Sunday, 17 March 2013

A curious campaign

There has been a fair bit of comment on blogs and elsewhere about the recent incident that saw trainee reporter Chad Welch removed from a joint Llanelli council meeting and his notes taken from him. As you would expect, there are conflicting accounts as to what actually happened before and during the meeting. However, this alleged instance of politicians snapping at the hand that writes about them has ended up being as much a comment on the calibre of local representation as it is on a denial of press freedom.

"So which one of you is town
and which is rural?"
A few weeks before the event, Llanelli Rural Council issued a media release stating that it would be lobbying local politicians "following Hywel Dda Community Health Council’s (CHC) decision to refer the health board’s review of its clinical services to the Welsh Government."

All well and good but some might ask how a very public statement of intent like this turns into a closed-doors meeting of elected representatives. What is even more curious is how this is an apparently acceptable arrangement when you consider that a few LRC members have a record of demanding greater openness in public life and especially health bodies. There is also the matter of a subsequent tweet by a local AM which implies a role of uninvolved bystander rather than participant - but that is for another time.

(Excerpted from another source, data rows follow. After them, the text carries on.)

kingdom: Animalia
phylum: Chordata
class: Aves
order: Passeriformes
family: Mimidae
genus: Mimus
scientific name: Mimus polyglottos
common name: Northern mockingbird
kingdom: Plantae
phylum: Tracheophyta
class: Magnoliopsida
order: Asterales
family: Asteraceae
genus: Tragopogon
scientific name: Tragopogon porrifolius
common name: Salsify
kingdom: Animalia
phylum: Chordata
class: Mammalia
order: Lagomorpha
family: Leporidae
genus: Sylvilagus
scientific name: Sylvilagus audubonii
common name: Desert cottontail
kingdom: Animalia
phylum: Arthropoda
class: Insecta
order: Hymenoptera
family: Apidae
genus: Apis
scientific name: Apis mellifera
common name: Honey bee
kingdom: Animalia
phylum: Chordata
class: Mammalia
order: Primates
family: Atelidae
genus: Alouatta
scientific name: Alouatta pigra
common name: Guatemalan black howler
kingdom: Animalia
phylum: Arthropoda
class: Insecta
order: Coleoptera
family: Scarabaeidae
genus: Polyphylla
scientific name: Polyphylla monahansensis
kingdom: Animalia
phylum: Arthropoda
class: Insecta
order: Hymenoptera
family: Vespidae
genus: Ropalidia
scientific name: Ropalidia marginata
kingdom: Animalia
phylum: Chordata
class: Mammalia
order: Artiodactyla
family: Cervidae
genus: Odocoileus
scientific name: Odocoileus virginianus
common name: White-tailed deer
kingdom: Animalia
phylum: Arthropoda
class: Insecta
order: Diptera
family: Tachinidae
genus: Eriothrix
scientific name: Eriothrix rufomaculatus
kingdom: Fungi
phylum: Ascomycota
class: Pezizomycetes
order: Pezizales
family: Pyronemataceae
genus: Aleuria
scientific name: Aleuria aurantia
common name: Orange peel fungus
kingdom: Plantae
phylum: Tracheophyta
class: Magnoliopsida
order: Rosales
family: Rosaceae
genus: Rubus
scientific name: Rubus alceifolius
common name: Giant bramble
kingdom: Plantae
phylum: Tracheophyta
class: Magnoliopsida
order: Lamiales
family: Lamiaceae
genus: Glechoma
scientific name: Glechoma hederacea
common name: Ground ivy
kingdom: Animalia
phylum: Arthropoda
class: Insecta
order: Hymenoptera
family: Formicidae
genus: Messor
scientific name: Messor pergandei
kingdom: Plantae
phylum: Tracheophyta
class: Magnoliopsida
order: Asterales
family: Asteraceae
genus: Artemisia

An accusation consistently levelled at Hywel Dda LHB is that background organisational decisions which drastically affect service levels have been made in secrecy. These have then been rubber stamped with attempts at validation through perfunctory and often hopelessly executed public consultation.

Unfortunately for local NHS users the political campaign of opposition is just as lacking in focus. The Community Health Council, which is supposed to have professional advisors at its disposal, somehow forgot that it does not have a constitutional power of veto and failed to come up with any alternative service arrangements for ministers to consider.

It may be an uncharitable assessment but the impression to be gained is that having the problem batted back at them unsettled one or two people who were expecting nothing more challenging than waving a few placards. Of course, it's more than possible that the newspaper, keen to boost flagging circulation with its own campaign, had a very similar approach in mind.

As things stand we may never know - and that's the problem.

1 comment:

  1. What bothers me is that the only party arguing in favour of more resources going into health are Welsh Conservatives. Everyone else is either posturing at the barricades, dodging the bullet or twittering on about "smarter" services without actually explaining what that means.